• _Try it_:
Write out word for word the passage from the forum thread below about dogs baring their teeth in play, between "## FlyingQuizini (Oct" and "for the behavior.", inclusive.

Exercise passage below:

# So... he's showing his teeth to me...



## ebenjamin85 (Apr 13, 2008)

I'm certainly no expert but it sounds like he's just trying to play. Golden's like to show their teeth when they play... most on here call it bitey face. 

I've attached a picture of Samantha and Mulligan playing, although to those that aren't used to golden play it would look like Mulligan is trying to eat Samantha.  There is always lots of play growling and teeth, but it really is just play and not harmful at all


----------



## FlyingQuizini (Oct 24, 2006)

I don't think it sounds like anything to worry about, and it has absolutely NOTHING to do with who's "boss."

If it bugs you, watch for when it's most likely to happen and diffuse the game with some quick, fun obedience. (And you may need to tone down the play for a while so he doesn't escalate to that level of play arousal.)


----------



## OutWest (Oct 6, 2011)

It sounds like play growl to me. If it bothers you, and because he'll be a big dog, you might want to discourage it. Best thing I've found is turning my back on the dog for a few seconds so there is no play response or feedback for the behavior. 

My toy spaniel does this all the time and we've never discourage it but she only weighs 20 lbs. It would seem much menacing in a 60-75 lb pooch. Tucker hasn't done it with us, just with other dogs.


----------



## wmag (Mar 17, 2011)

My 6 month old does this too when we play. She also barks at me. We play chase and when I chase her she stops and shows her teeth, growls, and barks! Then I quickly turn and run the other way and she chases me growling the whole time. It is really funny and I know she is just playing because when I say enough she stops right away!

End of Exercise passage.
Dataset excerpts below:

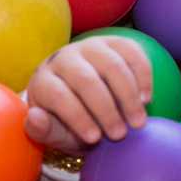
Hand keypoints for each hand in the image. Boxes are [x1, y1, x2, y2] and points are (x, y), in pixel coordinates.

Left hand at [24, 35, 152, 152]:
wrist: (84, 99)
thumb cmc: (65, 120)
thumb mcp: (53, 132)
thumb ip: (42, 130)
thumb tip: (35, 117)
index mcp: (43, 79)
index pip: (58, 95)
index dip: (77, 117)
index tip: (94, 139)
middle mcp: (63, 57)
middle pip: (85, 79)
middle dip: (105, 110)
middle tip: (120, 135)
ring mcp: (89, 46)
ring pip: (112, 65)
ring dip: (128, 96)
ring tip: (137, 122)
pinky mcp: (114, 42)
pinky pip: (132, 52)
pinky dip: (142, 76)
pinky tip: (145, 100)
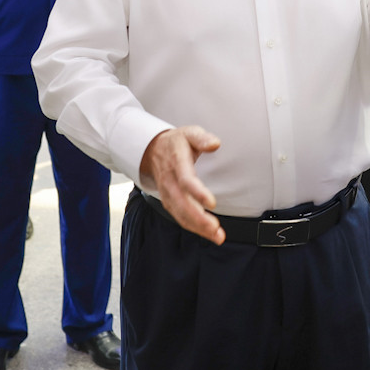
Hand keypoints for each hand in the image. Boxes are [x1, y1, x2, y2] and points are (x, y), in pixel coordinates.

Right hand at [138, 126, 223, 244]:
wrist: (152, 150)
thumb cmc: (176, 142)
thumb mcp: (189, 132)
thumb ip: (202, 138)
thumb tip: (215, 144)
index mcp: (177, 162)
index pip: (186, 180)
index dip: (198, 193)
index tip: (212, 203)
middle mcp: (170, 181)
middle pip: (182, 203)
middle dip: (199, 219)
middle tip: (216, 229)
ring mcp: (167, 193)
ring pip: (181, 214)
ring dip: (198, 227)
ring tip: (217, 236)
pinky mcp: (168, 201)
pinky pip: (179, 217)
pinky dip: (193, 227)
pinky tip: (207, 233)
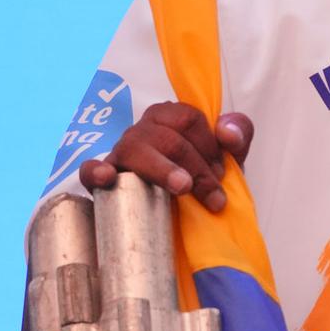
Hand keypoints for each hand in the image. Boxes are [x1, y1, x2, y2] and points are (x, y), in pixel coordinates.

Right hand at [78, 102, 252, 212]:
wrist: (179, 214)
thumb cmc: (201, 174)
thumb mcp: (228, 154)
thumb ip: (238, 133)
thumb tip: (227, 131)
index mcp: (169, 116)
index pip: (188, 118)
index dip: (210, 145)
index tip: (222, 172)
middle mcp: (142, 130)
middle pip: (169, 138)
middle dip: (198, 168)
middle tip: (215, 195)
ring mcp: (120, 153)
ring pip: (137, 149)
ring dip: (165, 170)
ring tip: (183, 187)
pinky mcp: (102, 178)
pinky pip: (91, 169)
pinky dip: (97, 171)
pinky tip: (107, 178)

End of Dataset excerpts.
Dataset excerpts below:

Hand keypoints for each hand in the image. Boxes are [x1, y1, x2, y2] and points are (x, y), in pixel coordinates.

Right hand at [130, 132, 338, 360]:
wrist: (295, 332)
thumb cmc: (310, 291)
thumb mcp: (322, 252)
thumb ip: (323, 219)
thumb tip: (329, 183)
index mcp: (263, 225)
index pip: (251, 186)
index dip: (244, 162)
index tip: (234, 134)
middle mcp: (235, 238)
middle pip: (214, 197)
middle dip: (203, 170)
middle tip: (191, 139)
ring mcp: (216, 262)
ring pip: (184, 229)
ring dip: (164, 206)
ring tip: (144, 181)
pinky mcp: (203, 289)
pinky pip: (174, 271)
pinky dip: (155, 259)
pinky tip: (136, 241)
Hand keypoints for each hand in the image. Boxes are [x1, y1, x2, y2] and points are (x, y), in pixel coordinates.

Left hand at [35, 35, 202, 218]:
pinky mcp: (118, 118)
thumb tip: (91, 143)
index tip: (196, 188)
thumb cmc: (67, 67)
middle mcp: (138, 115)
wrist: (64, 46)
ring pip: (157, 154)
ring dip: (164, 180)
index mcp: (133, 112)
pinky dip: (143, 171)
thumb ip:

End of Dataset excerpts.

• _Answer to this problem_:
## FlyingQuizini (Oct 24, 2006)

I don't think it sounds like anything to worry about, and it has absolutely NOTHING to do with who's "boss."

If it bugs you, watch for when it's most likely to happen and diffuse the game with some quick, fun obedience. (And you may need to tone down the play for a while so he doesn't escalate to that level of play arousal.)


----------



## OutWest (Oct 6, 2011)

It sounds like play growl to me. If it bothers you, and because he'll be a big dog, you might want to discourage it. Best thing I've found is turning my back on the dog for a few seconds so there is no play response or feedback for the behavior.